I shook my head. “No. I want to do this.” I told him what Gina said about Fletch talking to his brother. “They’re almost ready.”

“I think I have a place for them. It’s a halfway house, a lot of rules, no drugs, but they can come and go as they please from 6 a.m. to 9 p.m. Good counseling program—I know the people who run it. It’s charity, not government. The best thing is they have a process to help them integrate back into society where they aren’t just thrown back to sink or swim. If Gina and Fletch can quit the fentanyl, they’ll make it. They are the perfect candidates.”


Six hours later, the city swapped out the disgusting porta-potties and replaced them with clean units. Will argued with the city employee that they needed to do this weekly, but the employee said to take it up with his boss, he was just the delivery guy. The three veterans had left, and I wondered where they had gone—if they were going to return here, or if they had a place. Legally, we couldn’t touch my mother’s tent without her permission, but I aired it out and removed the garbage and rotting food. Some people would argue that I couldn’t even do that, but the people in this park knew me and Jane, and left me alone.

Over the course of the morning, Will had talked to everyone one-on-one, helped with paperwork as needed, passed out lists of nearby shelters and when they opened. And he had a long, private talk with Gina and Fletch. I crossed my fingers that they would take the help.

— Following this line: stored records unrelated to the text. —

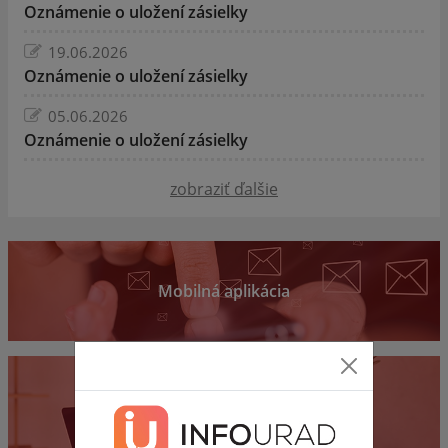
Oznámenie o uložení zásielky
19.06.2026
Oznámenie o uložení zásielky
05.06.2026
Oznámenie o uložení zásielky
zobraziť ďalšie
Mobilná aplikácia
Samospráva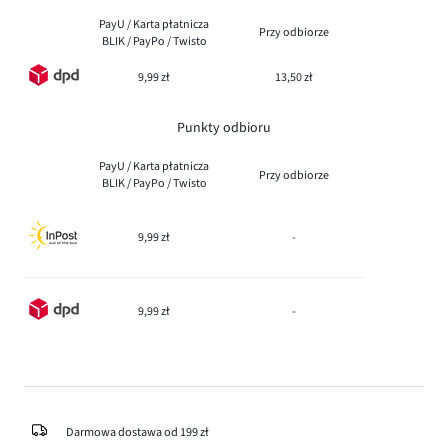
PayU / Karta płatnicza
Przy odbiorze
BLIK / PayPo / Twisto
9,99 zł
13,50 zł
Punkty odbioru
PayU / Karta płatnicza
Przy odbiorze
BLIK / PayPo / Twisto
9,99 zł
-
9,99 zł
-
Darmowa dostawa od 199 zł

Then Will drove me to the hospital.

My mom wasn’t there.

“We couldn’t force her to stay,” the nurse said, clearly annoyed that we pressed her for information. “We suggested she stay overnight, get fluids, have us run blood work, but she declined.”

Will said, “I was working on getting a 5150.”

“But you didn’t get it,” the nurse said bluntly. “They’re rarely approved, and unless Ms. Halliday was showing signs of suicide, we aren’t allowed to keep her.”

“Where did she go?” I asked.

“She walked out.”

“Can I talk to her doctor? I’m her daughter.”

“Not unless she signed a HIPAA statement allowing us to share her private medical information with you, which she didn’t.”

I wanted to pull my hair out. “You allowed a sick woman recovering from a drug overdose to just walk away?”

The nurse bristled at my tone, but I didn’t care. I knew her hands were tied, but that was always the problem. Everyone’s hands were tied. Everyone passed the buck.

“Do I need to call security?” the nurse said.

“No.” Will gripped my arm. “We’ll leave.”

“Can you at least tell me when you let her leave?” I asked, barely keeping the anger out of my voice.

“Please,” Will added. “It would be helpful.”

The nurse frowned, typed on her computer and said, “She left at 14:30 this afternoon.”

That was only an hour ago. I looked at Will.

He nodded, understanding what I wanted without me even saying it, and we left.

We drove in ever widening circles around the hospital, but didn’t see her. An hour later, we were back at the camp. Her tent was exactly as I had left it. Gina and Fletch said she hadn’t returned. We looked until the sun went down, then Will drove me to my car. “Let me take you to dinner.”

I shook my head. “I want to go home and take a hot shower.”

He reached out and touched me. Gently. Kindly. Rubbed my arm with understanding and compassion.

He said, “She’ll come back. She always does.”

I wanted to believe him, but deep inside I knew he was wrong.